Document segment:

Name        Description                   Documents    Compressed Size  Uncompressed Size
----------  ----------------------------- -----------  ---------------  -----------------
tutorial    Tutorial benchmark for Rally      11658903  N/A              1.4 GB

You can also show details about your track with esrally info --track-path=~/rally-tracks/tutorial:

$ esrally info --track-path=~/rally-tracks/tutorial

    ____        ____
   / __ \____ _/ / /_  __
  / /_/ / __ `/ / / / / /
 / _, _/ /_/ / / / /_/ /
/_/ |_|\__,_/_/_/\__, /
                /____/

Showing details for track [tutorial]:

* Description: Tutorial benchmark for Rally
* Documents: 11,658,903
* Compressed Size: N/A
* Uncompressed Size: 1.4 GB


Schedule:
----------

1. delete-index
2. create-index
3. cluster-health
4. bulk (8 clients)
5. force-merge
6. query-match-all (8 clients)

Congratulations, you have created your first track! You can test it with esrally race --distribution-version=7.14.1 --track-path=~/rally-tracks/tutorial.

Note

To test the track with Elasticsearch prior to 7.0.0 you need to update index.json and track.json as specified in notes above and then execute esrally race --distribution-version=6.5.3 --track-path=~/rally-tracks/tutorial.

Adding support for test mode#

You can check your track very quickly for syntax errors when you invoke Rally with --test-mode.

In test mode Rally postprocesses its internal track representation as follows:

Iteration-based tasks run at most one warmup iteration and one measurement iteration.
Time-period-based tasks run at most for 10 seconds without warmup.

In test mode Rally also post-processes all data file names:

If documents.json has 1000 documents or fewer, Rally uses it (no modifications).
If documents.json has more than 1000 documents, Rally assumes an additional documents-1k.json file is present and uses it. You need to prepare these additional files manually. Pick 1000 documents for every data file in your track and store them in a file with the -1k suffix. On Linux you can do it as follows: head -n 1000 documents.json > documents-1k.json.

What you need to do:
#1 Answer these questions about the Rally track tutorial excerpt, one per line:
(a) How many documents does the tutorial track contain?
(b) Which distribution version appears in the command for testing the track with Elasticsearch before 7.0.0?
(c) In test mode, how long at most do time-period-based tasks run?
#2 Transcribe the Rally track tutorial excerpt from "Adding support for" up to and including "seconds without warmup.".

Data:
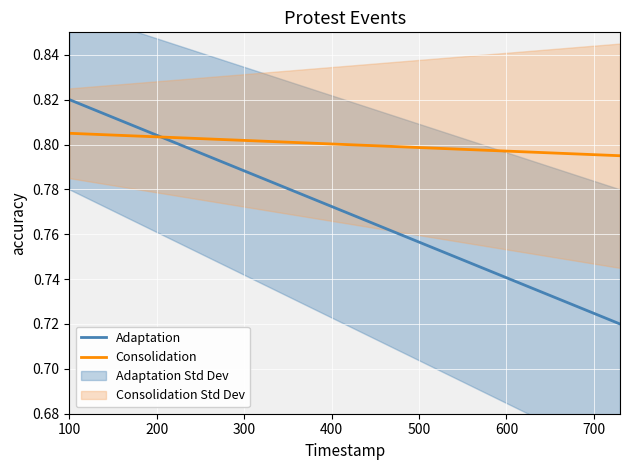

True or false: Consolidation has more than 0 interior local peaks.

False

Solutions per task:
#1
(a) 11,658,903
(b) 6.5.3
(c) 10 seconds, without warmup

#2
Adding support for test mode#

You can check your track very quickly for syntax errors when you invoke Rally with --test-mode.

In test mode Rally postprocesses its internal track representation as follows:

Iteration-based tasks run at most one warmup iteration and one measurement iteration.
Time-period-based tasks run at most for 10 seconds without warmup.